Dataset:
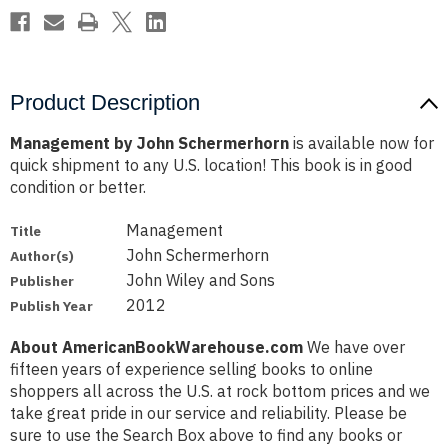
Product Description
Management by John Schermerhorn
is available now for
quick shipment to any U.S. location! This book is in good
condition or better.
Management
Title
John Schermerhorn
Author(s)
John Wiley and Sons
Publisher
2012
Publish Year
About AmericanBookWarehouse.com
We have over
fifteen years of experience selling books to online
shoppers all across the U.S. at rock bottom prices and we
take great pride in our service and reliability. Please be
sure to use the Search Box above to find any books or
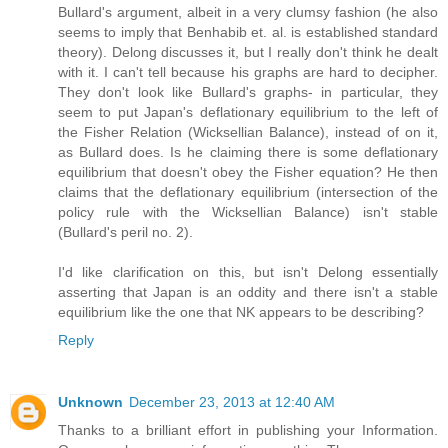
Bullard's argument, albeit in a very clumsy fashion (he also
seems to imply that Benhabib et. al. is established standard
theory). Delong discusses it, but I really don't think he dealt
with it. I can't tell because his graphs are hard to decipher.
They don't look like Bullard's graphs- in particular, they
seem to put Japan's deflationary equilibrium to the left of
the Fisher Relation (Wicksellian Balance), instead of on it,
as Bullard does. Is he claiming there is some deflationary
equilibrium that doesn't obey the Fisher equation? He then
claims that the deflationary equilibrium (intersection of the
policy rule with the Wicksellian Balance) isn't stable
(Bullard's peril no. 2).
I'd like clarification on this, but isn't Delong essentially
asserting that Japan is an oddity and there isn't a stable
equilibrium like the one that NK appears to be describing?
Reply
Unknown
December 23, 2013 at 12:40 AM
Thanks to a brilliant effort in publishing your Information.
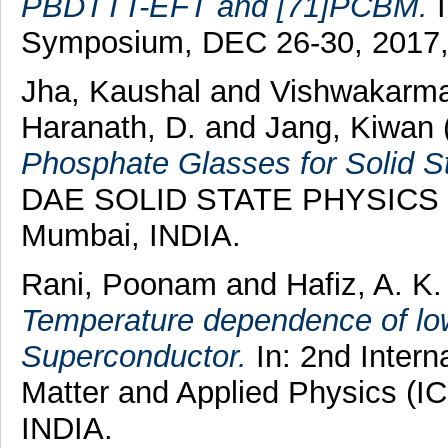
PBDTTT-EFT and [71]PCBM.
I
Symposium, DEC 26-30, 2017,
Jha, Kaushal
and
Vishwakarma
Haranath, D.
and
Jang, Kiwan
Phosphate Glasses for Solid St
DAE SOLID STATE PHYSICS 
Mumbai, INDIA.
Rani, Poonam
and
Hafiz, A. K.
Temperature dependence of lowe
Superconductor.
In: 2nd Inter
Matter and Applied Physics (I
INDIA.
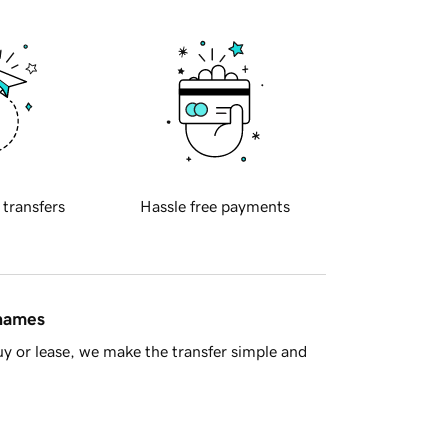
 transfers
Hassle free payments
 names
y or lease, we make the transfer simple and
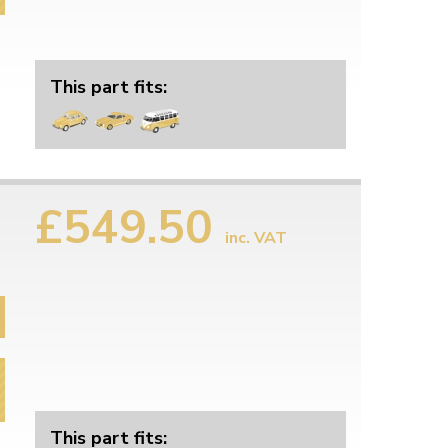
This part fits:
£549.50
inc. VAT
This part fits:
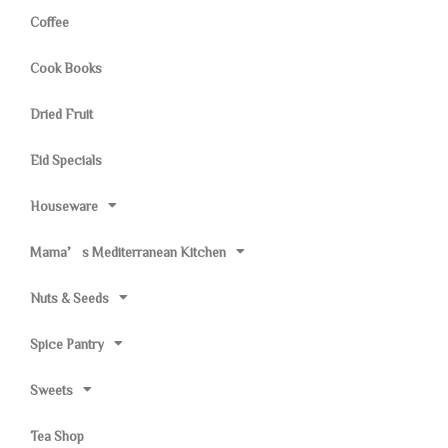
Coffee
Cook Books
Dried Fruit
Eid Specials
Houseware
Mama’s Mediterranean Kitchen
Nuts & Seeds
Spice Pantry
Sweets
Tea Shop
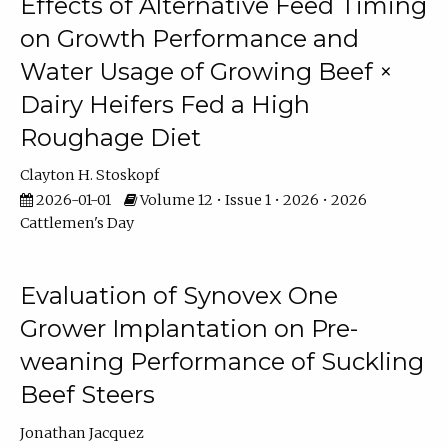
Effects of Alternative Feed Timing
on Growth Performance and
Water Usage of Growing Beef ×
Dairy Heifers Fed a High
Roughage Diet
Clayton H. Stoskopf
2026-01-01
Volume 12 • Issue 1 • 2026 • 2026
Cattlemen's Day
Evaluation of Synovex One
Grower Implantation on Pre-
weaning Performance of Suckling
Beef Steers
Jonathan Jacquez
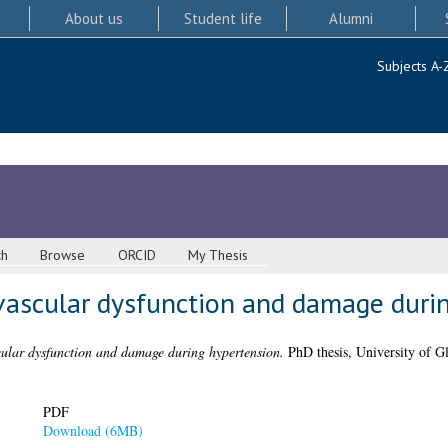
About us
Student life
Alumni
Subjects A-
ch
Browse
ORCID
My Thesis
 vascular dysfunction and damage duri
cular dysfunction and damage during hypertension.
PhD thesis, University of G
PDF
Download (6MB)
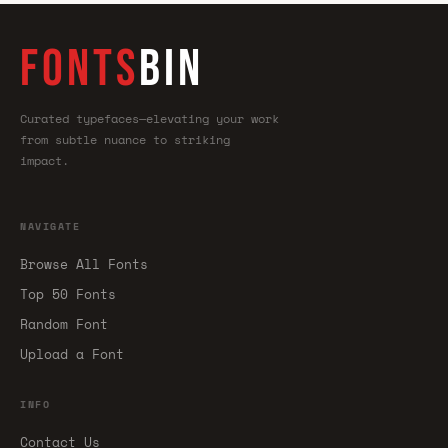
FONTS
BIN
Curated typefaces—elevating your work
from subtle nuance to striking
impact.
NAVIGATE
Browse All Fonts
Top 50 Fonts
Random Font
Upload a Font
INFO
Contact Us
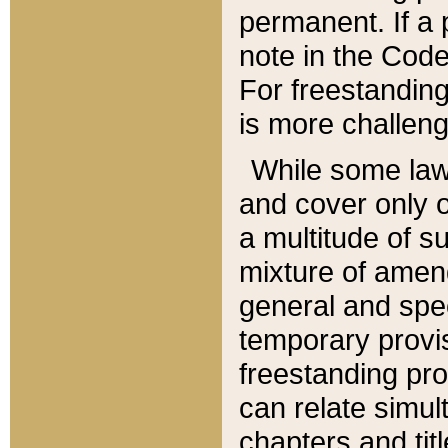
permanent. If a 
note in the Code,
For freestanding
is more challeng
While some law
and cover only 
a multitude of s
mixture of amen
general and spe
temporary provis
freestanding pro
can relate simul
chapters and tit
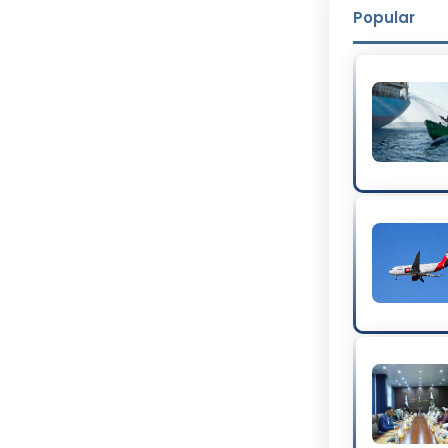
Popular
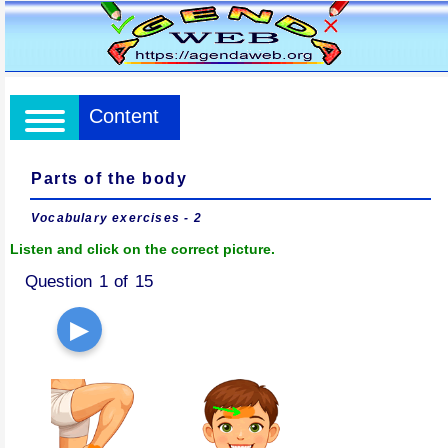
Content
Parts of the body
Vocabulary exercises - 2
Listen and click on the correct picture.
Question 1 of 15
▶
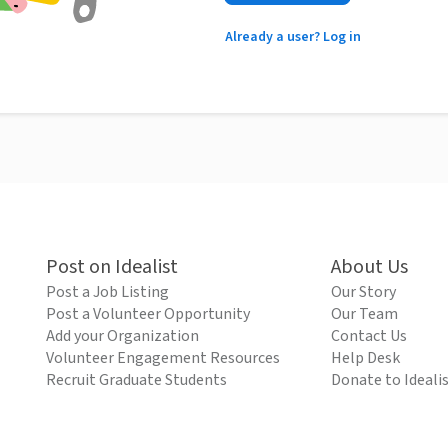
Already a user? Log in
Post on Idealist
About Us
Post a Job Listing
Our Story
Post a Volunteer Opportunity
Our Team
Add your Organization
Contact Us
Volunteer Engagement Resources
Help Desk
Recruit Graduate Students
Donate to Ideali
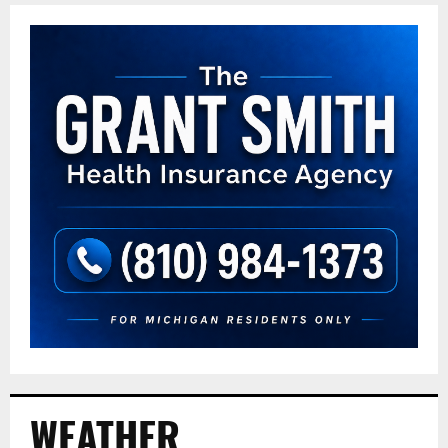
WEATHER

Task: Turn the text read from all of the items above into a numbered list, one line per entry, with blank lines left out. Leave the pictures out of your answer.

Final answer:
1. Product Description
2. Management by John Schermerhorn
3. is available now for
4. quick shipment to any U.S. location! This book is in good
5. condition or better.
6. Management
7. Title
8. John Schermerhorn
9. Author(s)
10. John Wiley and Sons
11. Publisher
12. 2012
13. Publish Year
14. About AmericanBookWarehouse.com
15. We have over
16. fifteen years of experience selling books to online
17. shoppers all across the U.S. at rock bottom prices and we
18. take great pride in our service and reliability. Please be
19. sure to use the Search Box above to find any books or
20. Bullard's argument, albeit in a very clumsy fashion (he also
21. seems to imply that Benhabib et. al. is established standard
22. theory). Delong discusses it, but I really don't think he dealt
23. with it. I can't tell because his graphs are hard to decipher.
24. They don't look like Bullard's graphs- in particular, they
25. seem to put Japan's deflationary equilibrium to the left of
26. the Fisher Relation (Wicksellian Balance), instead of on it,
27. as Bullard does. Is he claiming there is some deflationary
28. equilibrium that doesn't obey the Fisher equation? He then
29. claims that the deflationary equilibrium (intersection of the
30. policy rule with the Wicksellian Balance) isn't stable
31. (Bullard's peril no. 2).
32. I'd like clarification on this, but isn't Delong essentially
33. asserting that Japan is an oddity and there isn't a stable
34. equilibrium like the one that NK appears to be describing?
35. Reply
36. Unknown
37. December 23, 2013 at 12:40 AM
38. Thanks to a brilliant effort in publishing your Information.
39. PBDTTT-EFT and [71]PCBM.
40. I
41. Symposium, DEC 26-30, 2017,
42. Jha, Kaushal
43. and
44. Vishwakarma
45. Haranath, D.
46. and
47. Jang, Kiwan
48. Phosphate Glasses for Solid St
49. DAE SOLID STATE PHYSICS 
50. Mumbai, INDIA.
51. Rani, Poonam
52. and
53. Hafiz, A. K.
54. Temperature dependence of lowe
55. Superconductor.
56. In: 2nd Inter
57. Matter and Applied Physics (I
58. INDIA.
59.  transfers
60. Hassle free payments
61.  names
62. y or lease, we make the transfer simple and
63. This part fits:
64. £549.50
65. inc. VAT
66. This part fits:
67. Coffee
68. Cook Books
69. Dried Fruit
70. Eid Specials
71. Houseware
72. Mama’s Mediterranean Kitchen
73. Nuts & Seeds
74. Spice Pantry
75. Sweets
76. Tea Shop
77. Effects of Alternative Feed Timing
78. on Growth Performance and
79. Water Usage of Growing Beef ×
80. Dairy Heifers Fed a High
81. Roughage Diet
82. Clayton H. Stoskopf
83. 2026-01-01
84. Volume 12 • Issue 1 • 2026 • 2026
85. Cattlemen's Day
86. Evaluation of Synovex One
87. Grower Implantation on Pre-
88. weaning Performance of Suckling
89. Beef Steers
90. Jonathan Jacquez
91. About us
92. Student life
93. Alumni
94. Subjects A-
95. ch
96. Browse
97. ORCID
98. My Thesis
99.  vascular dysfunction and damage duri
100. cular dysfunction and damage during hypertension.
101. PhD thesis, University of G
102. PDF
103. Download (6MB)
104. FONTS
105. BIN
106. Curated typefaces—elevating your work
107. from subtle nuance to striking
108. impact.
109. NAVIGATE
110. Browse All Fonts
111. Top 50 Fonts
112. Random Font
113. Upload a Font
114. INFO
115. Contact Us
116. permanent. If a 
117. note in the Code,
118. For freestanding
119. is more challeng
120. While some law
121. and cover only 
122. a multitude of s
123. mixture of amen
124. general and spe
125. temporary provis
126. freestanding pro
127. can relate simul
128. chapters and tit
129. Popular
130. Content
131. Parts of the body
132. Vocabulary exercises - 2
133. Listen and click on the correct picture.
134. Question 1 of 15
135. ▶
136. Already a user? Log in
137. Post on Idealist
138. About Us
139. Post a Job Listing
140. Our Story
141. Post a Volunteer Opportunity
142. Our Team
143. Add your Organization
144. Contact Us
145. Volunteer Engagement Resources
146. Help Desk
147. Recruit Graduate Students
148. Donate to Ideali
149. WEATHER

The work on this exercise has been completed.